Segment Start: Task input
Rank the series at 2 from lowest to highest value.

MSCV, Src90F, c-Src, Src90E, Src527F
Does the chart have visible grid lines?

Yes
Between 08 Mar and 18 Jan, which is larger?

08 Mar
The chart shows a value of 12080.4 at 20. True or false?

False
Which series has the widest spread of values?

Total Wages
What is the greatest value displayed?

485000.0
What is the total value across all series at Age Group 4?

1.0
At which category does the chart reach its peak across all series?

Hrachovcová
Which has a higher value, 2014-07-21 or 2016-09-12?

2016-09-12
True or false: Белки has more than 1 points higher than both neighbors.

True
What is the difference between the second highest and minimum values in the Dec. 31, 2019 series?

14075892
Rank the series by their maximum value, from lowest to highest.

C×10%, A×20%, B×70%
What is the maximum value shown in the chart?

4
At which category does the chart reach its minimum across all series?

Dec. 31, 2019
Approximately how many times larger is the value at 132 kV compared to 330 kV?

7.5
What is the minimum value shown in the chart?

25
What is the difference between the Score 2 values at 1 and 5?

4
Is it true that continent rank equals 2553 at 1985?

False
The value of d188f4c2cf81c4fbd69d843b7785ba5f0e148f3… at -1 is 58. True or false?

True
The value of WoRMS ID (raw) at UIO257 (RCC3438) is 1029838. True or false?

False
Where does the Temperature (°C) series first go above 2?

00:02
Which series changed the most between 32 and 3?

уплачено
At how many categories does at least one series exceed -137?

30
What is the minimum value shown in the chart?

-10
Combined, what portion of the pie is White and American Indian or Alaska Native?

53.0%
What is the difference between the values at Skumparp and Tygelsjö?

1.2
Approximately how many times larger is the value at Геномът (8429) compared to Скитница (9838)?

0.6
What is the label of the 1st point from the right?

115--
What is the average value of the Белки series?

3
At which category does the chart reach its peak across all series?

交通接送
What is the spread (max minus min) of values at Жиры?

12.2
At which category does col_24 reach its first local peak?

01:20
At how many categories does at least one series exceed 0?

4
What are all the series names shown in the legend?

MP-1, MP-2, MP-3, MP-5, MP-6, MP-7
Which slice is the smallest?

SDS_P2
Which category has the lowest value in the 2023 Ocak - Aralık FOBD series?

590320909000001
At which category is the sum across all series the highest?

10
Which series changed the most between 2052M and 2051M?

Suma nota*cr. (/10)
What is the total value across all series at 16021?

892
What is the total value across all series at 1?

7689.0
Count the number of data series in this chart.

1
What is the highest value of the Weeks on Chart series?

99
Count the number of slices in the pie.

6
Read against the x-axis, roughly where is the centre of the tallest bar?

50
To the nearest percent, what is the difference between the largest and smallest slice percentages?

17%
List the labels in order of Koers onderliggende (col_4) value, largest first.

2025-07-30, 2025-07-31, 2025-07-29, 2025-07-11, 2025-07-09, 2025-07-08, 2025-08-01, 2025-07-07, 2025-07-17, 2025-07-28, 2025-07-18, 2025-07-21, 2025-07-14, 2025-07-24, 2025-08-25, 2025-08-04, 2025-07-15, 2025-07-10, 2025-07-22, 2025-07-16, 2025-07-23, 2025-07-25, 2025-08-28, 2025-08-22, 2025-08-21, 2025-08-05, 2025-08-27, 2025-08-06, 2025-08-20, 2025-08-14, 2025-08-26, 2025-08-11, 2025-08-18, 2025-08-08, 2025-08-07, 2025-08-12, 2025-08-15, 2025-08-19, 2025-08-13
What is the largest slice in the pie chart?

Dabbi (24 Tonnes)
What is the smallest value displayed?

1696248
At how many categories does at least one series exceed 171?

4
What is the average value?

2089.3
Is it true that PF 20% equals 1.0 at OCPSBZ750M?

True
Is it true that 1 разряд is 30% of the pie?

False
Segment End: Task input
Your objective: Put every line of the records above into a Markdown table with the columns Row and Text. Number each row and leave out the blank lines.

Reply to the task:
| Row | Text |
|---|---|
| 1 | Rank the series at 2 from lowest to highest value. |
| 2 | MSCV, Src90F, c-Src, Src90E, Src527F |
| 3 | Does the chart have visible grid lines? |
| 4 | Yes |
| 5 | Between 08 Mar and 18 Jan, which is larger? |
| 6 | 08 Mar |
| 7 | The chart shows a value of 12080.4 at 20. True or false? |
| 8 | False |
| 9 | Which series has the widest spread of values? |
| 10 | Total Wages |
| 11 | What is the greatest value displayed? |
| 12 | 485000.0 |
| 13 | What is the total value across all series at Age Group 4? |
| 14 | 1.0 |
| 15 | At which category does the chart reach its peak across all series? |
| 16 | Hrachovcová |
| 17 | Which has a higher value, 2014-07-21 or 2016-09-12? |
| 18 | 2016-09-12 |
| 19 | True or false: Белки has more than 1 points higher than both neighbors. |
| 20 | True |
| 21 | What is the difference between the second highest and minimum values in the Dec. 31, 2019 series? |
| 22 | 14075892 |
| 23 | Rank the series by their maximum value, from lowest to highest. |
| 24 | C×10%, A×20%, B×70% |
| 25 | What is the maximum value shown in the chart? |
| 26 | 4 |
| 27 | At which category does the chart reach its minimum across all series? |
| 28 | Dec. 31, 2019 |
| 29 | Approximately how many times larger is the value at 132 kV compared to 330 kV? |
| 30 | 7.5 |
| 31 | What is the minimum value shown in the chart? |
| 32 | 25 |
| 33 | What is the difference between the Score 2 values at 1 and 5? |
| 34 | 4 |
| 35 | Is it true that continent rank equals 2553 at 1985? |
| 36 | False |
| 37 | The value of d188f4c2cf81c4fbd69d843b7785ba5f0e148f3… at -1 is 58. True or false? |
| 38 | True |
| 39 | The value of WoRMS ID (raw) at UIO257 (RCC3438) is 1029838. True or false? |
| 40 | False |
| 41 | Where does the Temperature (°C) series first go above 2? |
| 42 | 00:02 |
| 43 | Which series changed the most between 32 and 3? |
| 44 | уплачено |
| 45 | At how many categories does at least one series exceed -137? |
| 46 | 30 |
| 47 | What is the minimum value shown in the chart? |
| 48 | -10 |
| 49 | Combined, what portion of the pie is White and American Indian or Alaska Native? |
| 50 | 53.0% |
| 51 | What is the difference between the values at Skumparp and Tygelsjö? |
| 52 | 1.2 |
| 53 | Approximately how many times larger is the value at Геномът (8429) compared to Скитница (9838)? |
| 54 | 0.6 |
| 55 | What is the label of the 1st point from the right? |
| 56 | 115-- |
| 57 | What is the average value of the Белки series? |
| 58 | 3 |
| 59 | At which category does the chart reach its peak across all series? |
| 60 | 交通接送 |
| 61 | What is the spread (max minus min) of values at Жиры? |
| 62 | 12.2 |
| 63 | At which category does col_24 reach its first local peak? |
| 64 | 01:20 |
| 65 | At how many categories does at least one series exceed 0? |
| 66 | 4 |
| 67 | What are all the series names shown in the legend? |
| 68 | MP-1, MP-2, MP-3, MP-5, MP-6, MP-7 |
| 69 | Which slice is the smallest? |
| 70 | SDS_P2 |
| 71 | Which category has the lowest value in the 2023 Ocak - Aralık FOBD series? |
| 72 | 590320909000001 |
| 73 | At which category is the sum across all series the highest? |
| 74 | 10 |
| 75 | Which series changed the most between 2052M and 2051M? |
| 76 | Suma nota*cr. (/10) |
| 77 | What is the total value across all series at 16021? |
| 78 | 892 |
| 79 | What is the total value across all series at 1? |
| 80 | 7689.0 |
| 81 | Count the number of data series in this chart. |
| 82 | 1 |
| 83 | What is the highest value of the Weeks on Chart series? |
| 84 | 99 |
| 85 | Count the number of slices in the pie. |
| 86 | 6 |
| 87 | Read against the x-axis, roughly where is the centre of the tallest bar? |
| 88 | 50 |
| 89 | To the nearest percent, what is the difference between the largest and smallest slice percentages? |
| 90 | 17% |
| 91 | List the labels in order of Koers onderliggende (col_4) value, largest first. |
| 92 | 2025-07-30, 2025-07-31, 2025-07-29, 2025-07-11, 2025-07-09, 2025-07-08, 2025-08-01, 2025-07-07, 2025-07-17, 2025-07-28, 2025-07-18, 2025-07-21, 2025-07-14, 2025-07-24, 2025-08-25, 2025-08-04, 2025-07-15, 2025-07-10, 2025-07-22, 2025-07-16, 2025-07-23, 2025-07-25, 2025-08-28, 2025-08-22, 2025-08-21, 2025-08-05, 2025-08-27, 2025-08-06, 2025-08-20, 2025-08-14, 2025-08-26, 2025-08-11, 2025-08-18, 2025-08-08, 2025-08-07, 2025-08-12, 2025-08-15, 2025-08-19, 2025-08-13 |
| 93 | What is the largest slice in the pie chart? |
| 94 | Dabbi (24 Tonnes) |
| 95 | What is the smallest value displayed? |
| 96 | 1696248 |
| 97 | At how many categories does at least one series exceed 171? |
| 98 | 4 |
| 99 | What is the average value? |
| 100 | 2089.3 |
| 101 | Is it true that PF 20% equals 1.0 at OCPSBZ750M? |
| 102 | True |
| 103 | Is it true that 1 разряд is 30% of the pie? |
| 104 | False |